SOURCE MATERIAL -

%%

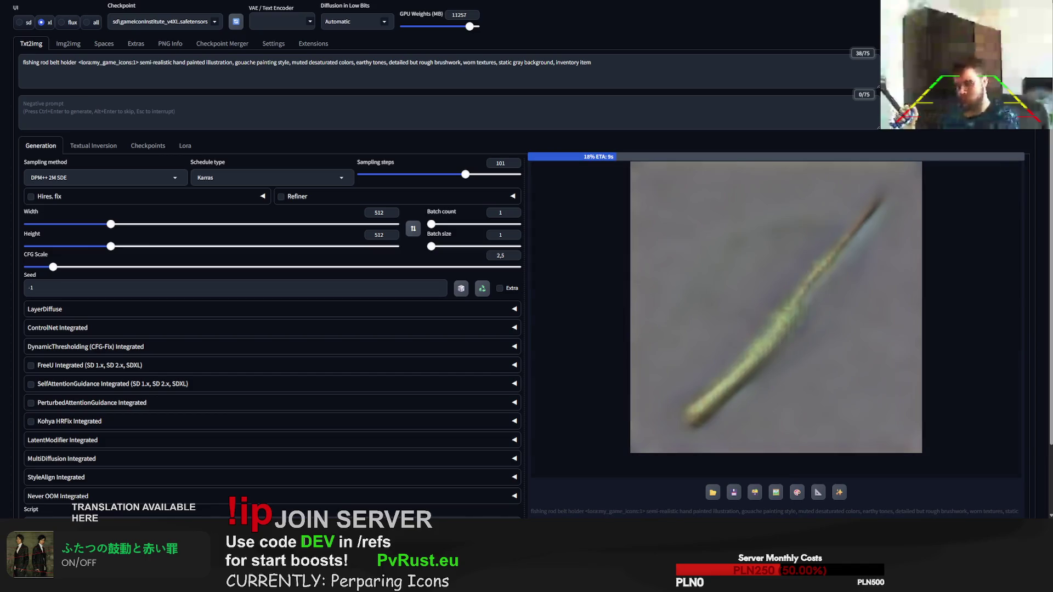
{"action": "key", "text": "alt+Return"}
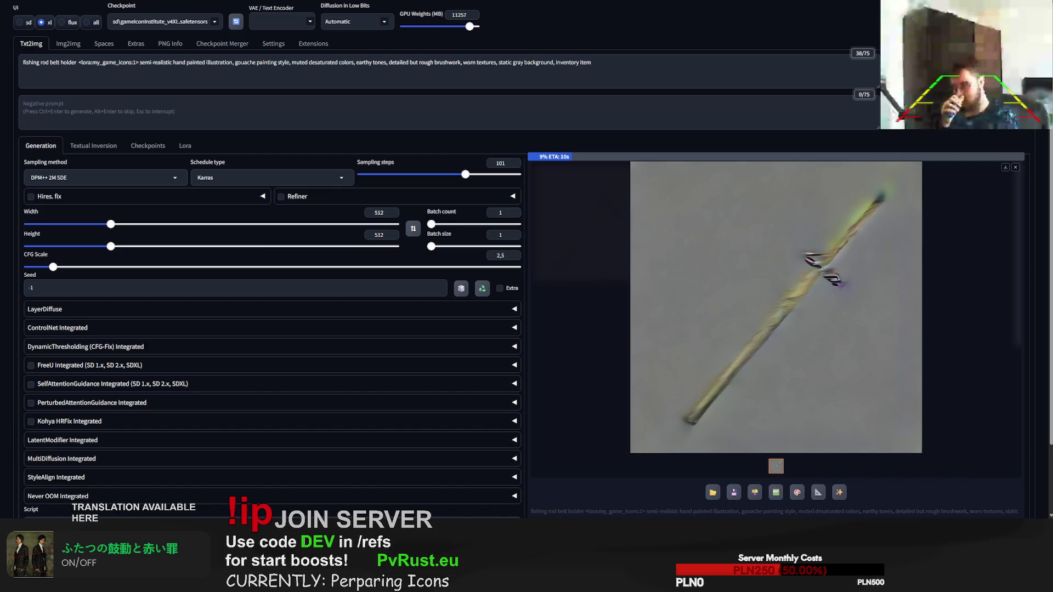
Step: Generate one more fishing rod holder, then replace the subject with 'belt with small pipe in front'
{"action": "key", "text": "alt+Return"}
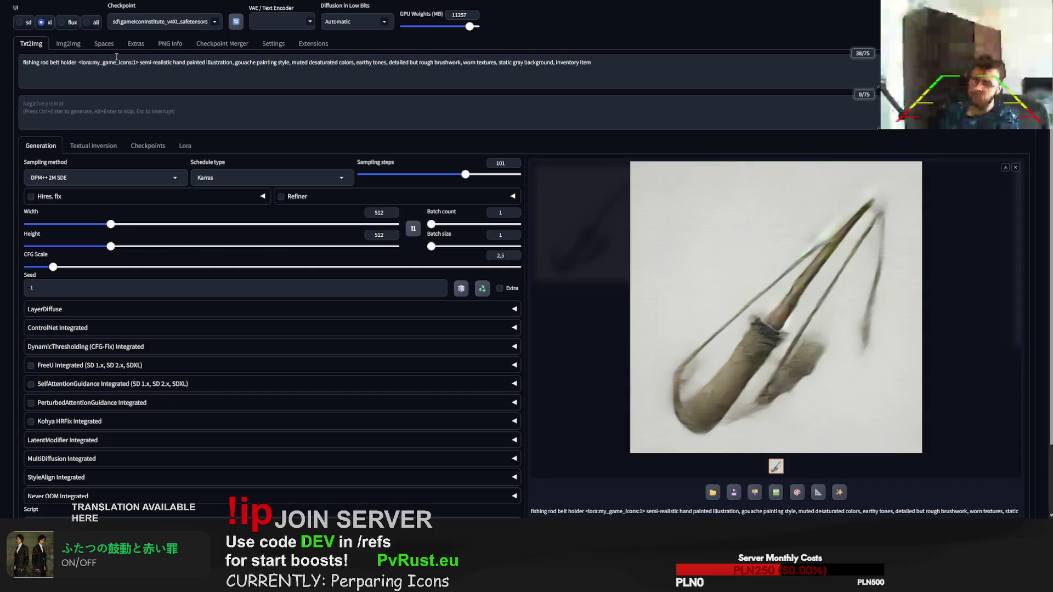
{"action": "left_click_drag", "start_coordinate": [78, 63], "coordinate": [30, 62]}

%%

EXERCISE GOAL - Write the data out again exactly, but without its images.

SOLUTION TO THE PROBLEM -
{"action": "key", "text": "alt+Return"}
Step: Generate one more fishing rod holder, then replace the subject with 'belt with small pipe in front'
{"action": "key", "text": "alt+Return"}
{"action": "left_click_drag", "start_coordinate": [78, 63], "coordinate": [30, 62]}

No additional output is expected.